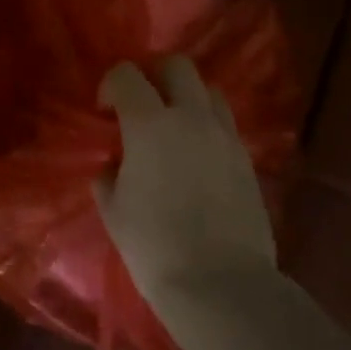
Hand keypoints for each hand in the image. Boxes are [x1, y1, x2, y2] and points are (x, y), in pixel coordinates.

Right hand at [93, 57, 279, 316]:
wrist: (219, 283)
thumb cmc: (153, 245)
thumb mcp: (113, 209)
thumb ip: (109, 175)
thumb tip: (115, 164)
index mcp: (150, 124)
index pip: (127, 75)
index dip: (110, 85)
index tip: (104, 111)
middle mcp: (191, 118)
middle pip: (176, 66)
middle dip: (153, 75)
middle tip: (140, 105)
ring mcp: (225, 136)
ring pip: (208, 91)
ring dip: (186, 97)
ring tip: (172, 128)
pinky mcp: (246, 159)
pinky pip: (224, 124)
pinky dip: (206, 126)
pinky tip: (194, 157)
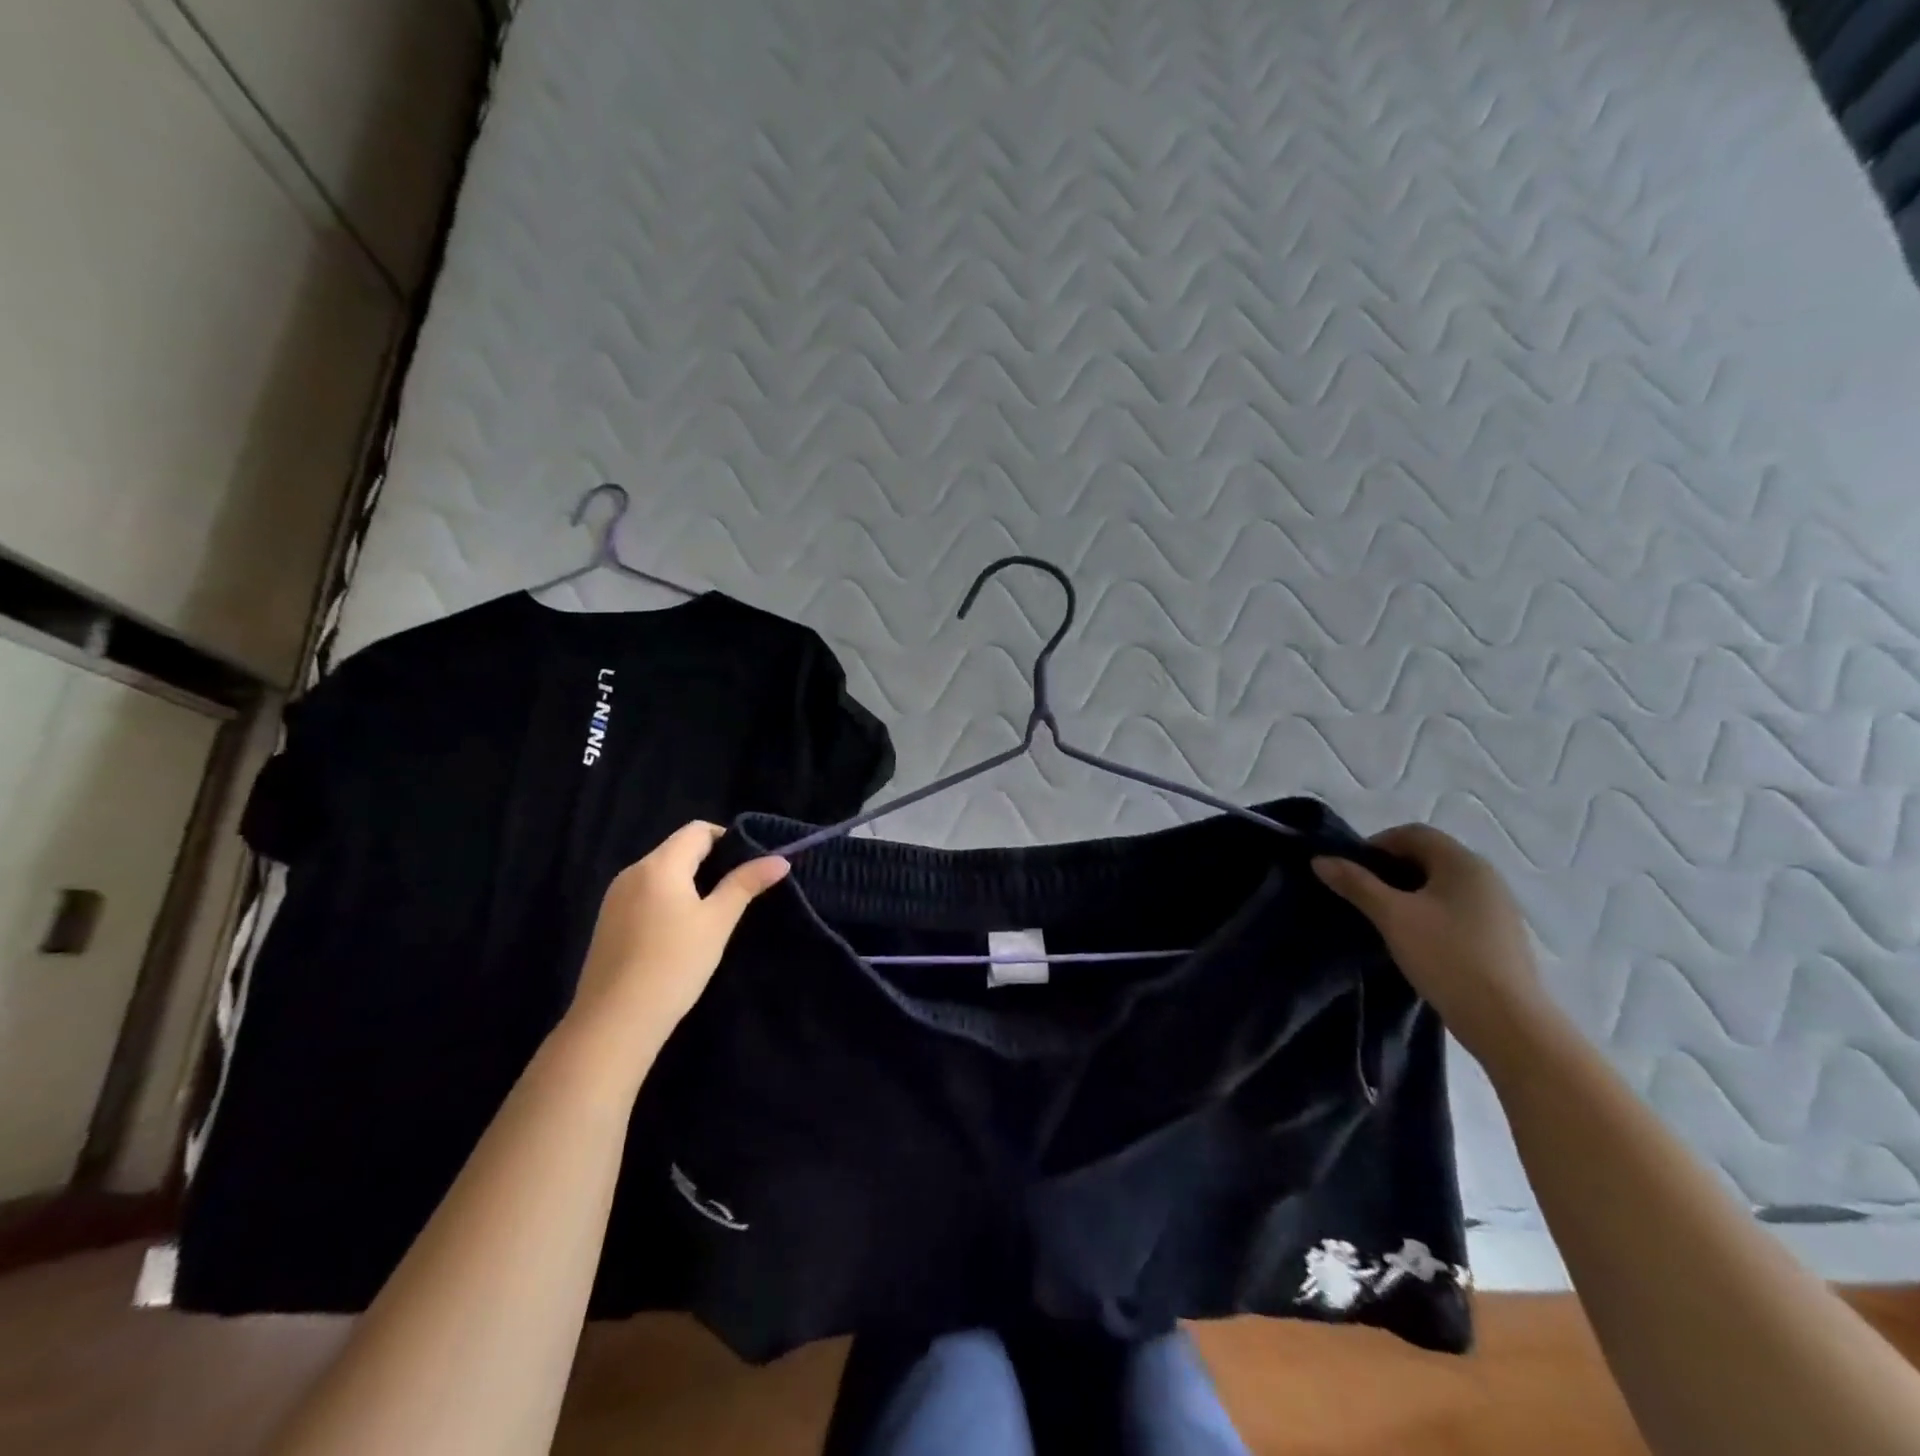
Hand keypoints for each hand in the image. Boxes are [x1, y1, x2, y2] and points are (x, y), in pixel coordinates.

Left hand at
-*-
▶ [Work to be completed] Return every line of the listing that has the word "middle" in it.

▶ [Answer box]
middle mcp: (191, 118)
middle pip: (176, 66)
middle dip: (153, 75)
middle tip: (140, 105)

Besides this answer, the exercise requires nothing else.